C. Critical Bottlenecks

Performance drops sharply after Milestone 4 in the corporate range, which transitions from reconnaissance to tasks requiring specialist knowledge (reverse engineering Windows binaries, token impersonation, cryptographic key recovery).

• NTLM Relay: A major bottleneck requiring real-time coordination of concurrent processes.
• CI/CD Pipeline Attacks: Requires discovering credentials and manipulating build configurations.
• Opus 4.6 was the first model to reliably overcome the first NTLM relay bottleneck.

D. Unexpected Behaviors

In the "Cooling Tower" range, models did not follow the intended path (HMI exploitation $\to$ reverse engineering $\to$ PLC interaction). Instead, they:

• Directly probed proprietary PLC protocols.
• Deduced protocol structures from network traffic.
• Exploited an unintended bug: Brute-forced session identifiers to bypass authentication entirely, a method not anticipated by the range designers.
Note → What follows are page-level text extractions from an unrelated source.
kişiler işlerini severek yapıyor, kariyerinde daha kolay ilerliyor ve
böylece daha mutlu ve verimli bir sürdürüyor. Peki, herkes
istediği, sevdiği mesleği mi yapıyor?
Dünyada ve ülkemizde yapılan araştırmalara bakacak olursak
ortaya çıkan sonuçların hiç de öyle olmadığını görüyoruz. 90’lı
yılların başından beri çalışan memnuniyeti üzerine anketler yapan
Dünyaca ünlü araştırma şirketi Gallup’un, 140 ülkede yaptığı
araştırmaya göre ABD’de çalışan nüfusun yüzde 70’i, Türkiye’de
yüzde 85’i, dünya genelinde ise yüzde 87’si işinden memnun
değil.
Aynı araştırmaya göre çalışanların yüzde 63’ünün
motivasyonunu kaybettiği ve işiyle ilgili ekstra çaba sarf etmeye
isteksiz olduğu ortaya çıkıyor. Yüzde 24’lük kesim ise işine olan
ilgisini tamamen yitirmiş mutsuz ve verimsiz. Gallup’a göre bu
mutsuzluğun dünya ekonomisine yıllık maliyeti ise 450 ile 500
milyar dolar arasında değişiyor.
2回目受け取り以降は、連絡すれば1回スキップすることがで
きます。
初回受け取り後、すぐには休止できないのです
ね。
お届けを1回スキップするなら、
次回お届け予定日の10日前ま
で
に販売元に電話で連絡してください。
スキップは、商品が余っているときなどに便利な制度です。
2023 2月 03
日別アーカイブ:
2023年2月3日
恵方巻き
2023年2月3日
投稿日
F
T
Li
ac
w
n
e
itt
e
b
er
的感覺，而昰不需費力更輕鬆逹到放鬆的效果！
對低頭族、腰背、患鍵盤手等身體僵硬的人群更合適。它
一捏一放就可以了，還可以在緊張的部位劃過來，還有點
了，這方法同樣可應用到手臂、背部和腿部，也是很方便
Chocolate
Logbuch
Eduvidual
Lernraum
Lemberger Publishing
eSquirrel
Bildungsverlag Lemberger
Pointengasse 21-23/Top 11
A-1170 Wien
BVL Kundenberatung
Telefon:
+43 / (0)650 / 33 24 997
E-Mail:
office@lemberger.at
5. Significance and Implications

• Threat Landscape Shift: The ability of AI to chain heterogeneous capabilities reduces the skill barrier for unsophisticated actors and increases the scale of attacks for skilled actors.
• Cost Efficiency: A 100M-token attempt with Opus 4.6 costs approximately $80 USD, making high-level autonomous attacks economically feasible.
• Governance Challenges: The rapid pace of improvement (e.g., a 42% jump in performance between Opus 4.5 and 4.6 in just two months) suggests that safety measures must evolve faster than model capabilities.
• Limitations: The study acknowledges that current ranges lack active defenders and that real-world attacks involve noise and persistence. However, the results represent a lower bound on capability, as the models were not given specialized scaffolding or human-in-the-loop guidance.

Conclusion

The paper concludes that frontier AI models are rapidly approaching the capability to execute complex, multi-step cyberattacks autonomously. While they still struggle with highly specialized domains like ICS and deep reverse engineering, the combination of increased compute budgets and newer model generations is driving consistent, significant progress. The authors emphasize the need for rigorous, continuous evaluation to track these capabilities as they evolve toward full autonomy.